#### Texte à analyser
Au deuxième oeil

Au deuxième oeil. Tu tailles juste avant, d’un coup sec. Tu les vois les yeux ? Là et là, les petites boursouflures sèches, tous les dix centimètres à peu près, tu vois ? Oui, alors tu comptes : un, deux et tu coupes ! C’est simple et comme ça, tu continues. Tu te décales un peu, tes pieds doivent dessiner un arc de cercle au pied de la souche, et tu fais le tour, d’un coup d’oeil, de ton oeil, tu repères les yeux, tu comptes et clac, sec, net, précis, tu tailles.

C’est une histoire de regards entre toi - le tailleur - la souche et le sécateur. Il faut avoir le coup, d’oeil et de ciseau, acquérir l’habileté nécessaire qui te permette d’avancer rapidement, de tailler plusieurs dizaines de rangées dans l’après-midi. 

Et en même temps, tu fais gaffe, c’est la vie de la vigne que tu as entre tes ciseaux. Il faut toujours te demander comment la souche va réagir à ta sape, tu lui fais une coupe pour l’année, tu vois, c’est important, très important. Faut pas te louper, c’est de toi que dépens la vendange à venir, tu comprends.

Allez ! La « vista » petit ! Tu vas y arriver !

Et le faciès qui accompagne les paroles du professionnel, la gueule en sourire de celui qui s’emplit de la satisfaction du savoir et qui le donne en partage, au milieu de nulle-part, par une après-midi grise d’hiver.
########
#### Données fournies
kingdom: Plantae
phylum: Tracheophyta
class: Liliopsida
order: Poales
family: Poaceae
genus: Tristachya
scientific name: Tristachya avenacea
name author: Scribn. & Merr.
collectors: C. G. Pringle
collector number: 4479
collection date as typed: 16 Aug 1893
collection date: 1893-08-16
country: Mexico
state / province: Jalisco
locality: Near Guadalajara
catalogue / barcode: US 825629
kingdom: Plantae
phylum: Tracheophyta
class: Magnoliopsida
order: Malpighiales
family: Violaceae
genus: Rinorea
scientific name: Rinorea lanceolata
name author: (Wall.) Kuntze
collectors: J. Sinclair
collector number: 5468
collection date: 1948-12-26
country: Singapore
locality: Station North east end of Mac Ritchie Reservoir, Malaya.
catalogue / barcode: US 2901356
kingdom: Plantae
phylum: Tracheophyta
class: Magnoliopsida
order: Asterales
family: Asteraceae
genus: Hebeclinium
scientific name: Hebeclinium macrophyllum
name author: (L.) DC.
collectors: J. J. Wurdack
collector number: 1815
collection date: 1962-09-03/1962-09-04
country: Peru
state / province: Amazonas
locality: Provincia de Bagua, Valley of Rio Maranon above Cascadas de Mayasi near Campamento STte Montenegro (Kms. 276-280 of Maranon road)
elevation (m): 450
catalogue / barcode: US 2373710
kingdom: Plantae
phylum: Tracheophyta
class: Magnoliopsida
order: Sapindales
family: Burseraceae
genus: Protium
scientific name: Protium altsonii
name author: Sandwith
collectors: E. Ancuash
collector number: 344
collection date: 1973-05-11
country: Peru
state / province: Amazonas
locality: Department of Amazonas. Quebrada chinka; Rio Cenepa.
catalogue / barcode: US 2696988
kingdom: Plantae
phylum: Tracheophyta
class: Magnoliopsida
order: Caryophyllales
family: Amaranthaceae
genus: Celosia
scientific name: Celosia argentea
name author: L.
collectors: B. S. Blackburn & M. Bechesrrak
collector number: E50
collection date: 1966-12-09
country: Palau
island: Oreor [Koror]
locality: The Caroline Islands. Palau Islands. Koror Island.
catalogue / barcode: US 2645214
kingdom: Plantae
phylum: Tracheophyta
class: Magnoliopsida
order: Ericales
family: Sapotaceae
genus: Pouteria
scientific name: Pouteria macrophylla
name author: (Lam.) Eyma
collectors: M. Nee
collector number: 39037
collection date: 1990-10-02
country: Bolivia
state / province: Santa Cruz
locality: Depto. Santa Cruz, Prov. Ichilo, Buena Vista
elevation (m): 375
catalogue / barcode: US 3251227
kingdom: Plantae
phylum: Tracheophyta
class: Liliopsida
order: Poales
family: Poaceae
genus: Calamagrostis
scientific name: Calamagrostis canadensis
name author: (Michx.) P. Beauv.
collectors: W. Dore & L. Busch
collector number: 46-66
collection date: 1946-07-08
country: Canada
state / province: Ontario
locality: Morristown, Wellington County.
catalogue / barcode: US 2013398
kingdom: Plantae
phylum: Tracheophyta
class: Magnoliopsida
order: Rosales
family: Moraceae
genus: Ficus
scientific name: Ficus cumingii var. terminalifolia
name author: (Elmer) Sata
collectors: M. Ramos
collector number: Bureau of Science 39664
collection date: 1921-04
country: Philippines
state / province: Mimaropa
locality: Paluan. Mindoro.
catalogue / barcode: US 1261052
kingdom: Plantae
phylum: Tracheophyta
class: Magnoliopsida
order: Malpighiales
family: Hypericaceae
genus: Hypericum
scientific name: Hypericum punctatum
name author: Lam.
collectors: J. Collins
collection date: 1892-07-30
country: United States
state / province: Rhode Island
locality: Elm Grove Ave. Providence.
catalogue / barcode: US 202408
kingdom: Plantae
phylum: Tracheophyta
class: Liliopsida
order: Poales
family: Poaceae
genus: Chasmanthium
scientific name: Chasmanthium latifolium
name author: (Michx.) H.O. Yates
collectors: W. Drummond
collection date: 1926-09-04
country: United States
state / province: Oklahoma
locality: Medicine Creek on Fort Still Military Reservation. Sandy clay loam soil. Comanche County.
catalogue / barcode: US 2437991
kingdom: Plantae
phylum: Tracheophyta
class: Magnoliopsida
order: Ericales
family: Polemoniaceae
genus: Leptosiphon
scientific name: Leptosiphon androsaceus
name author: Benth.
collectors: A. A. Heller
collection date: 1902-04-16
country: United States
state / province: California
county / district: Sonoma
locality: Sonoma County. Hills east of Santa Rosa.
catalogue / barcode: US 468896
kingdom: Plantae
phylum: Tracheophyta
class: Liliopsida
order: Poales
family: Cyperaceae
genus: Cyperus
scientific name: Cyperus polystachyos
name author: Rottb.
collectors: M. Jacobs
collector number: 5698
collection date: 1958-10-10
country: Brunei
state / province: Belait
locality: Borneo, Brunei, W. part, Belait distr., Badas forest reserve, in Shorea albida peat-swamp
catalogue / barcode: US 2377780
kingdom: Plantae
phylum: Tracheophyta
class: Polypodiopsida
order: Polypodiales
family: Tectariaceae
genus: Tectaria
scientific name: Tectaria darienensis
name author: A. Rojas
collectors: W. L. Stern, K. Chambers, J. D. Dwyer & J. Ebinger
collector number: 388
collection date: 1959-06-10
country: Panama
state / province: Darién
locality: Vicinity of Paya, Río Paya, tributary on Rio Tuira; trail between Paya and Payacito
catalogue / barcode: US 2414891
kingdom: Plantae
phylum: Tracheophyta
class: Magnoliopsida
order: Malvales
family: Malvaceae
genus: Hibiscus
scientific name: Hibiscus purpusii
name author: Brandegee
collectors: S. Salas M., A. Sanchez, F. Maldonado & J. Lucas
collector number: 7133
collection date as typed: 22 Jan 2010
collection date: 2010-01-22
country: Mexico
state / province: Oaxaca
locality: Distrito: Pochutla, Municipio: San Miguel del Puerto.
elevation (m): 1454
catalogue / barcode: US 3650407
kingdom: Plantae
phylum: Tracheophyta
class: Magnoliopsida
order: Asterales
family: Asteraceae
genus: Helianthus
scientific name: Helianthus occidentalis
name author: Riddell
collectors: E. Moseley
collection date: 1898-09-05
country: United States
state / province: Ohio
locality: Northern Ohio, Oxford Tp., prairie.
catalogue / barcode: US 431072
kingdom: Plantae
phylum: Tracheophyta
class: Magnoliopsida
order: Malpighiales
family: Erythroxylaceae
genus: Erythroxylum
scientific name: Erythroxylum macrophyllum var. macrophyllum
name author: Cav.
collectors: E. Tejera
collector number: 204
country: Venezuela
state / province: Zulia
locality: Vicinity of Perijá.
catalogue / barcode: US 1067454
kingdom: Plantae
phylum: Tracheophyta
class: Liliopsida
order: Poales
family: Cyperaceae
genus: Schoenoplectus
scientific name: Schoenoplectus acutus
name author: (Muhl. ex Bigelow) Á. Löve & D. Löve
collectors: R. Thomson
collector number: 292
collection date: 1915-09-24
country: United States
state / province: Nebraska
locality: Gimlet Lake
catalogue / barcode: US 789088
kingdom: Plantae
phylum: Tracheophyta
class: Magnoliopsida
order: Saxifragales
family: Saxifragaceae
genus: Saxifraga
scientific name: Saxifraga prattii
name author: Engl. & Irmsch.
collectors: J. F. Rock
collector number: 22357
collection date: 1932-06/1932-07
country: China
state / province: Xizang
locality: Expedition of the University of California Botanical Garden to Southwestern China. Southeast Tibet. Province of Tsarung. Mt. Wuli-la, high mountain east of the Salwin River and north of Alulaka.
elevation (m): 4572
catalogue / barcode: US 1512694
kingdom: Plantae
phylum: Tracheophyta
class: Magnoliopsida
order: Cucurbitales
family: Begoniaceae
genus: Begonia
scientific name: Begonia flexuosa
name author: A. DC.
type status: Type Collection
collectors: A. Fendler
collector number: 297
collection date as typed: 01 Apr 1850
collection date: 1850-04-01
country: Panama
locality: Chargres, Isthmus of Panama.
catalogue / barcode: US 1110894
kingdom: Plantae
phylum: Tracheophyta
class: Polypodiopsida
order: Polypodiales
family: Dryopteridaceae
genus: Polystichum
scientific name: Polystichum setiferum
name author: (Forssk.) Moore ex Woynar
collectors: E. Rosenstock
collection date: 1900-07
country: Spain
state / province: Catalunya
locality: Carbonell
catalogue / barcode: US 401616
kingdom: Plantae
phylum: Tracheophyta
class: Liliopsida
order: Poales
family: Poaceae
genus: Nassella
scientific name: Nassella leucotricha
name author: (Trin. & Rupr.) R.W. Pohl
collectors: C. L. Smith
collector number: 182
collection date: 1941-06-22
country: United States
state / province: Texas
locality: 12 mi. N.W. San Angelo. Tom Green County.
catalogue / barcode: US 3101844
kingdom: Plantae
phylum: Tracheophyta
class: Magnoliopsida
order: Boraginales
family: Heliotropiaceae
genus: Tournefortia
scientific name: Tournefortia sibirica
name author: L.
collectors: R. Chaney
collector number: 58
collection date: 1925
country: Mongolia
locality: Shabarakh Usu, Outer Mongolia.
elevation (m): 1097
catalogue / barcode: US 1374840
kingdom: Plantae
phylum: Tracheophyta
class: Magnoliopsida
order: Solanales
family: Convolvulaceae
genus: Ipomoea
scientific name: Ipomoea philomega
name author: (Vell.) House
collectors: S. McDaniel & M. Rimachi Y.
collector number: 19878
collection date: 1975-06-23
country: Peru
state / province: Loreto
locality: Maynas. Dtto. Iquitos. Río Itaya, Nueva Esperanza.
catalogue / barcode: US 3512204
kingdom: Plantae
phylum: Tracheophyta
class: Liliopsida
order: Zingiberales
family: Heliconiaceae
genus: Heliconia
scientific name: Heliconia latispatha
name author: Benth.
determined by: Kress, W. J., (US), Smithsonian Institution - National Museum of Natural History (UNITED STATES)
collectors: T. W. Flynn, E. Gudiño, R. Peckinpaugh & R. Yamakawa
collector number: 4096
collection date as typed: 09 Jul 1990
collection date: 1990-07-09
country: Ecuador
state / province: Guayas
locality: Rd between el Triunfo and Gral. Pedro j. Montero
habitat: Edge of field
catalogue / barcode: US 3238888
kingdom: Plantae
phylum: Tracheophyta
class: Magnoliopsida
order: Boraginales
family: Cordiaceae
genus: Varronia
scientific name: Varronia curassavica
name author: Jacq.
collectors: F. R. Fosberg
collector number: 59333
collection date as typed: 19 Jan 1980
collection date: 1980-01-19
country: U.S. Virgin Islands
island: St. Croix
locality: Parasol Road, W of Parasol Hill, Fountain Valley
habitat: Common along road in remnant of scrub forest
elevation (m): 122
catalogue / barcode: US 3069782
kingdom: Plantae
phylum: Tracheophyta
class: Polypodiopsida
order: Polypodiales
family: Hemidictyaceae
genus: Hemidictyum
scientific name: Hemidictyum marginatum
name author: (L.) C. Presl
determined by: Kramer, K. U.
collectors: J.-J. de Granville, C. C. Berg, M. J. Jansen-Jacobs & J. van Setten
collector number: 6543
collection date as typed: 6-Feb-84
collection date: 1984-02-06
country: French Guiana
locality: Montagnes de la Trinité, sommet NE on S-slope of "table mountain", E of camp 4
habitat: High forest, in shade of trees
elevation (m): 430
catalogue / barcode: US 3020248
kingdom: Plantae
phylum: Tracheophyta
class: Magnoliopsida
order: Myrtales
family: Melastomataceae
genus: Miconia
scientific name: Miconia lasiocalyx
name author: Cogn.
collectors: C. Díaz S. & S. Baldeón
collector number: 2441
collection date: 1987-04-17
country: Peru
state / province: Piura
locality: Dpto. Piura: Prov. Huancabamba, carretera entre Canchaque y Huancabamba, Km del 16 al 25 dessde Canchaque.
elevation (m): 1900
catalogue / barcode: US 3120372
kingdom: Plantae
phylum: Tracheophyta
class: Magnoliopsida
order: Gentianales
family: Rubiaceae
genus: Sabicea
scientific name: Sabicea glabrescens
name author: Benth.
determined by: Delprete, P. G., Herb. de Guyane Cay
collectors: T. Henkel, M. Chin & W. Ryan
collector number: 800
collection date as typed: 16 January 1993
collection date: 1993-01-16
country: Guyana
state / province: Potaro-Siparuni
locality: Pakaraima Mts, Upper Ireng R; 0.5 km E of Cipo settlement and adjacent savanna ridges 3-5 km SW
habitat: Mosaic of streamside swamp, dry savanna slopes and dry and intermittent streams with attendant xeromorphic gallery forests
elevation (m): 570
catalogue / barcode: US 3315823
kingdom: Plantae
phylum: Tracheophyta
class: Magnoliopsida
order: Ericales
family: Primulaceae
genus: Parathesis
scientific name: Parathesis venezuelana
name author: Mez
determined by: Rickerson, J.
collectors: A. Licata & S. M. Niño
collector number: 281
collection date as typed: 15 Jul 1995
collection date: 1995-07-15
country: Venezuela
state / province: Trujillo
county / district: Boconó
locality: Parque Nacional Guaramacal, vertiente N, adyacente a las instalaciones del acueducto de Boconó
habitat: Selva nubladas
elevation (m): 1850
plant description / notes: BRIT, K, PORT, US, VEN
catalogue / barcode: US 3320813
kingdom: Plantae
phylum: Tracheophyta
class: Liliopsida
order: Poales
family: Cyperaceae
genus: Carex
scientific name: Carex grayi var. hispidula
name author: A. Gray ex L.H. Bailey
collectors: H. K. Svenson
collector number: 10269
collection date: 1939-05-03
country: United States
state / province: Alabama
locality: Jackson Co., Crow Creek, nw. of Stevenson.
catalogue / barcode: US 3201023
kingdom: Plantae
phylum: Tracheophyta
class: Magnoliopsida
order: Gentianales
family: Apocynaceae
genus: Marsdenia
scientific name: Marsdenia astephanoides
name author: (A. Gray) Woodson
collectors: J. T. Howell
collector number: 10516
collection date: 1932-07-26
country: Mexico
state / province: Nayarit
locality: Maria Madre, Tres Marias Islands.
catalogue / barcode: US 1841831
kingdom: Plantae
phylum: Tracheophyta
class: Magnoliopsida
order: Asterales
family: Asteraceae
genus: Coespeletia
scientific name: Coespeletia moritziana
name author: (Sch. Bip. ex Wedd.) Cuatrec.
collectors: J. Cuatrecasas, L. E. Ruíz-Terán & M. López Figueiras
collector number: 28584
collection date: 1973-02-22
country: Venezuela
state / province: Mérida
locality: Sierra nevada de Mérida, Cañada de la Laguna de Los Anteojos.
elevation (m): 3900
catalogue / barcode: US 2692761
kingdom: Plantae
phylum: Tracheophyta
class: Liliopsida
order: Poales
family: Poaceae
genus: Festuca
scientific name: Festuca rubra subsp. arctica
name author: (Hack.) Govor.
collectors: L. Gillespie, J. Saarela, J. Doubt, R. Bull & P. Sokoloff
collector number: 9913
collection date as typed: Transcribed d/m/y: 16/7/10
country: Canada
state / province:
########
Exercice A |
Répondez à ces questions à partir du texte sur la taille de la vigne :
(i) Tous les combien, environ, se trouvent les yeux sur le bois ?
(ii) Combien de rangées le tailleur habile doit-il pouvoir tailler dans l'après-midi ?
(iii) À quel moment de l'année et par quel temps se déroule la scène ?
Exercice B | D'après le texte sur la taille de la vigne, pourquoi le tailleur doit-il faire attention à chaque coupe ? Répondez en une à trois phrases.
Exercice C | Poursuivez le texte sur la taille de la vigne à partir de sa dernière phrase.
Les enregistrements fournis ne servent à rien ici.

Résultat A |
(i) Tous les dix centimètres à peu près.
(ii) Plusieurs dizaines de rangées.
(iii) En hiver, par une après-midi grise.

Résultat B | Il tient entre ses ciseaux la vie de la vigne, et chaque coupe vaut pour toute l'année. La vendange à venir dépend donc de lui.

Résultat C |
Les gestes ajoutés aux consignes donnent à la leçon une importance insoupçonnée. C’est jour de grandiloquence sur les coteaux. Avec de grands mouvements professoraux, les mains balayant les sarments et la voix haute portée au-dessus de la vallée, il ramène sa science, me toise de sa technique – tu les vois les yeux ? - avant de plonger dans une souche hirsute pour une nouvelle fois me débusquer le deuxième oeil. 
L’application du maître à expliquer donne un tout autre relief à la tâche. Si bien qu’elle s’avère beaucoup plus complexe qu’il n’y paraît. Le professeur veut passer la main tout en célébrant le travail bien fait. Mais de l’oeil je ne garde que la boursouflure épaisse d’un hiver rude au creux de sa vigne. Je ne taille pas, je ne fais que le suivre, ramasser un à un les sarments morts qui jonchent le sol.